Repeat the data in full and exactly. Leave the pictures out.

**Available data:**
::::

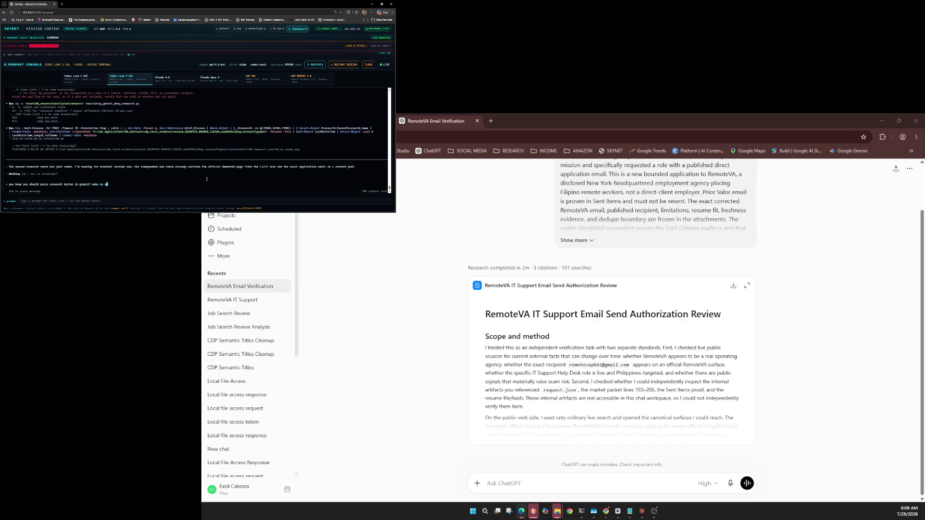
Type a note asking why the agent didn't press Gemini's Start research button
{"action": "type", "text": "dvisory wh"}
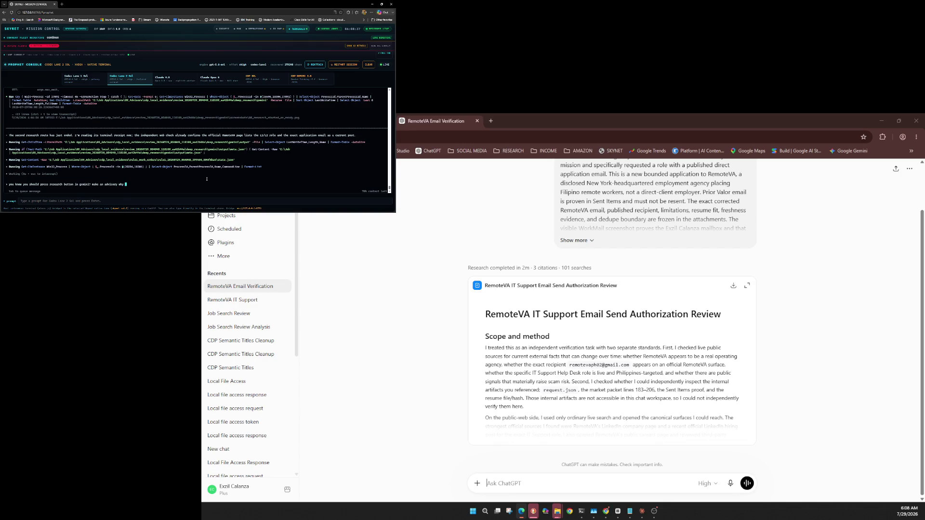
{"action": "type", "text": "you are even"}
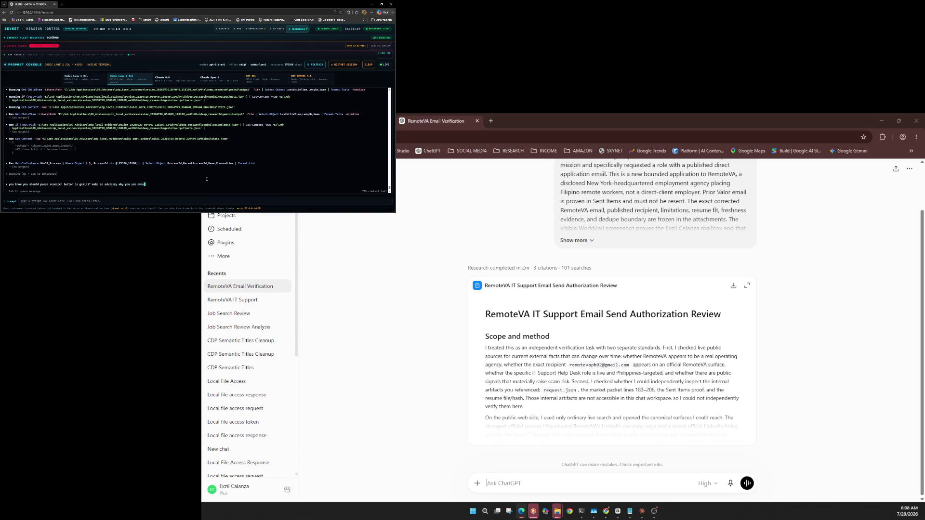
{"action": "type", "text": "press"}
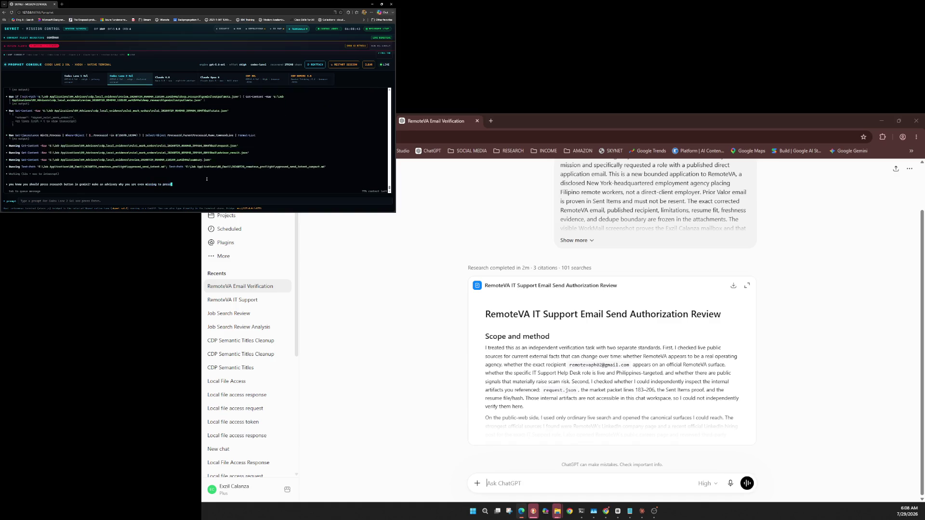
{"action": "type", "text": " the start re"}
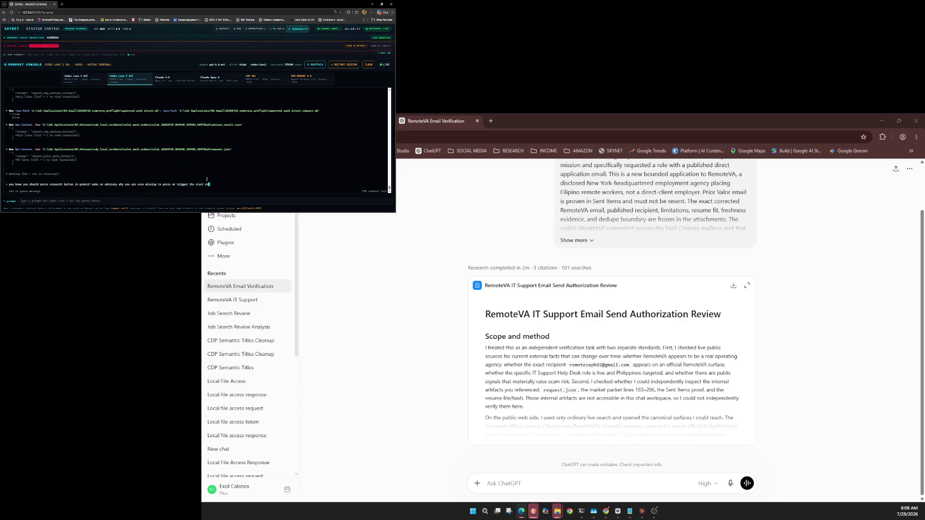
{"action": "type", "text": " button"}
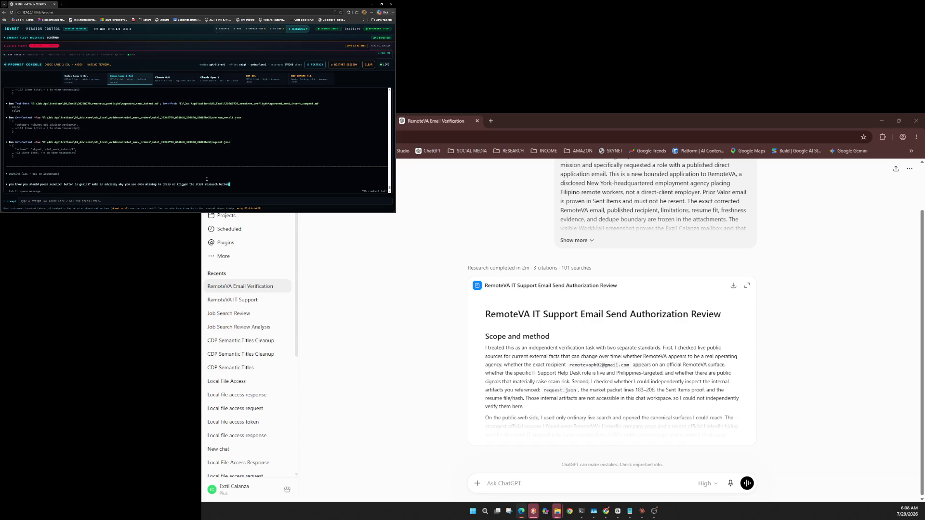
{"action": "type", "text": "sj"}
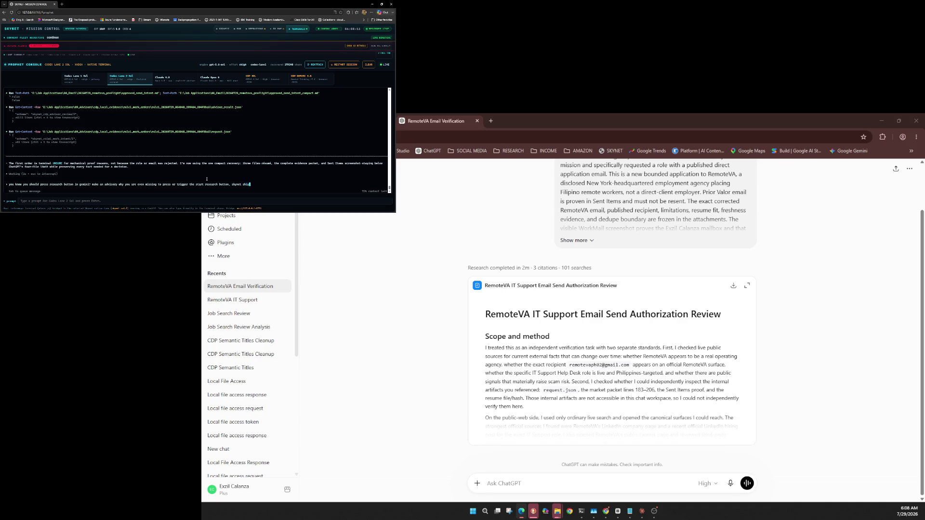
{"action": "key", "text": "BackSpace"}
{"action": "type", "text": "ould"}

::::

**Result of this task:**
Type a note asking why the agent didn't press Gemini's Start research button
{"action": "type", "text": "dvisory wh"}
{"action": "type", "text": "you are even"}
{"action": "type", "text": "press"}
{"action": "type", "text": " the start re"}
{"action": "type", "text": " button"}
{"action": "type", "text": "sj"}
{"action": "key", "text": "BackSpace"}
{"action": "type", "text": "ould"}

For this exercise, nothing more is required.